Ты поднялся и подошел к окну. Я поерзала на кровати и повернула голову, чтобы видеть тебя. Ты заметил.
– Значит, еще не умерла, – пробормотал ты. – Еще не ушла.
Спустя некоторое время ты положил на тумбочку у кровати тонкий выцветший блокнот. Когда ты вышел, я взяла его и полистала. Страницы были чистые. Рядом на тумбочке лежал карандаш с остро заточенным грифелем. Я с силой ткнула им в мягкую кожу между указательным и большим пальцем. Стало больно. Я ткнула еще раз.
Я пыталась нарисовать их, всех до одного… маму, папу, Анну и Бена. Мне хотелось вспомнить. Но рисование мне никогда не давалось. У меня получились чужие, бесформенные лица, мешанина из линий и теней.

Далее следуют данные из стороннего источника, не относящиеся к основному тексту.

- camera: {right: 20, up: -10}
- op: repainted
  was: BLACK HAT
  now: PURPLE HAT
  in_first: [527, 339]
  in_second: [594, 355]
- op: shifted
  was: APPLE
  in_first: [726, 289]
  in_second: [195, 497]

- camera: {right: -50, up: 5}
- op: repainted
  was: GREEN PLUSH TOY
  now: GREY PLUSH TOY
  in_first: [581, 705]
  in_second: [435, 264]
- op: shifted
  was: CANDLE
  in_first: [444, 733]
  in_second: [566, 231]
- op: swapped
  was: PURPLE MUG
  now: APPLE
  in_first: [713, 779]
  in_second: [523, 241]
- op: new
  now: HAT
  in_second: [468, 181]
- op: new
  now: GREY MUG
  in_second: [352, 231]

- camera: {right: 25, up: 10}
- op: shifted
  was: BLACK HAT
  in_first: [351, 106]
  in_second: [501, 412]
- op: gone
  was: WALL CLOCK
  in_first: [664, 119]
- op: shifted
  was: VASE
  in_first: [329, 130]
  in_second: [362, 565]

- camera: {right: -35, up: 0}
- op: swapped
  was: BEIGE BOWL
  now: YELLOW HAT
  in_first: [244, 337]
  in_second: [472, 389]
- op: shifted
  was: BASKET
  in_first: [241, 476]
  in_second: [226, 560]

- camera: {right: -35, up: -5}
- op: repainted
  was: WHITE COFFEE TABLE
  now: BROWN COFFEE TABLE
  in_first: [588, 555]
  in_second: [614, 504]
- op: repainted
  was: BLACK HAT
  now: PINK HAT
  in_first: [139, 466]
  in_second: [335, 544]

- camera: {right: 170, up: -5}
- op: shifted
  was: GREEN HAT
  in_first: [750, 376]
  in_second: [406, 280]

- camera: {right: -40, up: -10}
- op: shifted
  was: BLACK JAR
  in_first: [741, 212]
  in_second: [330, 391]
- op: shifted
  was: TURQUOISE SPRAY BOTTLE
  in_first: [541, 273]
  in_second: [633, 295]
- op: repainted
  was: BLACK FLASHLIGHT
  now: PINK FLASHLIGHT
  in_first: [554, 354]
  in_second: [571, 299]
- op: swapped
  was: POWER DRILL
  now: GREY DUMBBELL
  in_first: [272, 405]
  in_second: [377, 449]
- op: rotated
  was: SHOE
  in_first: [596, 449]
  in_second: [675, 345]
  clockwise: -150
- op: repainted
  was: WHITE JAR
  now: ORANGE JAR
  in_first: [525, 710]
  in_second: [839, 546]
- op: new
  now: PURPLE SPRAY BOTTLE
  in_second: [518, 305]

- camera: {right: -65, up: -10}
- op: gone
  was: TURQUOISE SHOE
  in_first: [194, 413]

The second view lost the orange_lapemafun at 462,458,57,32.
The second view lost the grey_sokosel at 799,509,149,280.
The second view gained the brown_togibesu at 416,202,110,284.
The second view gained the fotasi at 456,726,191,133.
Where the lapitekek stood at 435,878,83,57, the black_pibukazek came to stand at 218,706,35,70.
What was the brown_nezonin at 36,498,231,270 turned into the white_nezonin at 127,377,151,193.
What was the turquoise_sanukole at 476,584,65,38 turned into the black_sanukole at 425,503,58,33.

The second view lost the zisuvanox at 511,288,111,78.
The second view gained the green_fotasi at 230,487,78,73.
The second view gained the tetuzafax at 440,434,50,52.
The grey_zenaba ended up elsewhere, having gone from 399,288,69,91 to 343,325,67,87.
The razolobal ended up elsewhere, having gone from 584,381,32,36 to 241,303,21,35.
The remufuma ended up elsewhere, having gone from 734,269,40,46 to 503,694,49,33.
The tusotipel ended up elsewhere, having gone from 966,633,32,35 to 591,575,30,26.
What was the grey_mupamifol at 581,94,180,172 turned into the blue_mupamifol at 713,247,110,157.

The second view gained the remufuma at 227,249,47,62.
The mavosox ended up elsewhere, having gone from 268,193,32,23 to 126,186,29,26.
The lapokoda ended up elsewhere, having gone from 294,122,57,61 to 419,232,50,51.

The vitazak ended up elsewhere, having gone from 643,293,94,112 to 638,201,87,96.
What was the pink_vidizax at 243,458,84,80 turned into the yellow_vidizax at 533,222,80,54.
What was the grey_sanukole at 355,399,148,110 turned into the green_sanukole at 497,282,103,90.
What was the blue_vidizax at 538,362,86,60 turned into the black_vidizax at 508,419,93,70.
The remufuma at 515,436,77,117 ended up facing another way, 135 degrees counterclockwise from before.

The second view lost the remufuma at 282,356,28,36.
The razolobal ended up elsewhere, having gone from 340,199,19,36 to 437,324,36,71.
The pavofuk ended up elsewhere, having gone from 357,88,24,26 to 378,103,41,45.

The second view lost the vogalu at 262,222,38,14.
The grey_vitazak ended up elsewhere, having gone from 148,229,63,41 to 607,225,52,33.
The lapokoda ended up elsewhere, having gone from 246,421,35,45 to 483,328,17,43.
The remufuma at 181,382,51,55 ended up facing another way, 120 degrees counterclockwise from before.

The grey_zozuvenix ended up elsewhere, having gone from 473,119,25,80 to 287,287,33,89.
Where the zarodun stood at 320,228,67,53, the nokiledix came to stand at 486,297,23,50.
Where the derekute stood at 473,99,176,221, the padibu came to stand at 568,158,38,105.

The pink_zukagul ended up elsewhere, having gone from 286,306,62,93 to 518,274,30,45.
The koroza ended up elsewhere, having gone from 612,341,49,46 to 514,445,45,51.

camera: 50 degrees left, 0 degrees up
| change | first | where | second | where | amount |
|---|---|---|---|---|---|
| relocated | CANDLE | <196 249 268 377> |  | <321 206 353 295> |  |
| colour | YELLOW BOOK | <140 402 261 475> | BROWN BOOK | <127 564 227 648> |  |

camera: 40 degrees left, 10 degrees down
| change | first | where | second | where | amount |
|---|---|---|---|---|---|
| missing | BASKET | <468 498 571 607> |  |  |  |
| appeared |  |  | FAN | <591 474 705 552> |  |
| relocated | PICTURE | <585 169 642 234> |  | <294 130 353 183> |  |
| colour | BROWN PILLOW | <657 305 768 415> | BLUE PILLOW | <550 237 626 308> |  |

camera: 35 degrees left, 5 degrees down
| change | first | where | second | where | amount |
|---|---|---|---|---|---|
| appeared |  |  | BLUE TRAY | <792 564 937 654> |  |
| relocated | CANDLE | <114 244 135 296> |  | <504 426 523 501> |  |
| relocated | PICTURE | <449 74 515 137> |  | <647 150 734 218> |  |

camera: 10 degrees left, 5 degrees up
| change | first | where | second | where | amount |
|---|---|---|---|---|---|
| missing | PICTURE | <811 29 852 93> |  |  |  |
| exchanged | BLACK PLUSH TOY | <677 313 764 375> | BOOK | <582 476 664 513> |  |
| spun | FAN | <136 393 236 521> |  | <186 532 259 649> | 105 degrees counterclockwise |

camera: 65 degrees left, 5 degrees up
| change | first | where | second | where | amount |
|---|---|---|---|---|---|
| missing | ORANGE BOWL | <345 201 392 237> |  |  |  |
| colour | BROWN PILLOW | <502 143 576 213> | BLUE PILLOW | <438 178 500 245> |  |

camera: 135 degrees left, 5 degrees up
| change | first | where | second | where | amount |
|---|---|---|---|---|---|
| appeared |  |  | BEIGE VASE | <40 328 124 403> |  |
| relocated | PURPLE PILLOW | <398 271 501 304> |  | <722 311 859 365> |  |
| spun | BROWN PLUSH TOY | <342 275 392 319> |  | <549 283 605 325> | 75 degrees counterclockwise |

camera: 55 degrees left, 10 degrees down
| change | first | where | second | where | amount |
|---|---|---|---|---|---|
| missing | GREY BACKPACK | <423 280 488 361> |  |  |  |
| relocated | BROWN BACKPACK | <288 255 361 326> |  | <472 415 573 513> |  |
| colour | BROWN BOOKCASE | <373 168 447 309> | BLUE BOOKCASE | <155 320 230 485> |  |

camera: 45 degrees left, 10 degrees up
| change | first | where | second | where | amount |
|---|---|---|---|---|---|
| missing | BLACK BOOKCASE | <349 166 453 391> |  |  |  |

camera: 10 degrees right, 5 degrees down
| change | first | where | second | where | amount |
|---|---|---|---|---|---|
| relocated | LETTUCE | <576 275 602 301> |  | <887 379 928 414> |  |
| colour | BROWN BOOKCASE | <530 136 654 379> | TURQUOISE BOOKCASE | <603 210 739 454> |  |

И я густо, начерно зачеркала их все.
Потом я попробовала слова. Мама с папой никак не могли понять, как мне удается так хорошо успевать по английскому и совсем не тянуть по математике или изо. Но в тот раз даже слова не поддавались. Смысла от них определенно не прибавилось бы. Всякий, кто прочитал бы их, решил, что я на веществах или что-нибудь в этом роде, такими нелогичными они были.
Я пыталась писать письмо, но никак не могла продвинуться дальше «дорогие мама и папа!». Слишком уж много требовалось сказать. И потом, я не знала, прочтешь ты мое письмо или нет.
И я стала записывать единственные слова, какие приходили в голову:
Эти строки я тоже вымарала.
Больше я не могла спать. Было больно мочевому пузырю, всё затекло. Мне хотелось двигаться. Я осторожно попыталась согнуть колени. Поджала пальцы ног, провела языком по сухим губам. При попытке приподняться с матраса оказалось, что руки совсем ослабели, ноги тряслись и едва держали меня, когда я встала.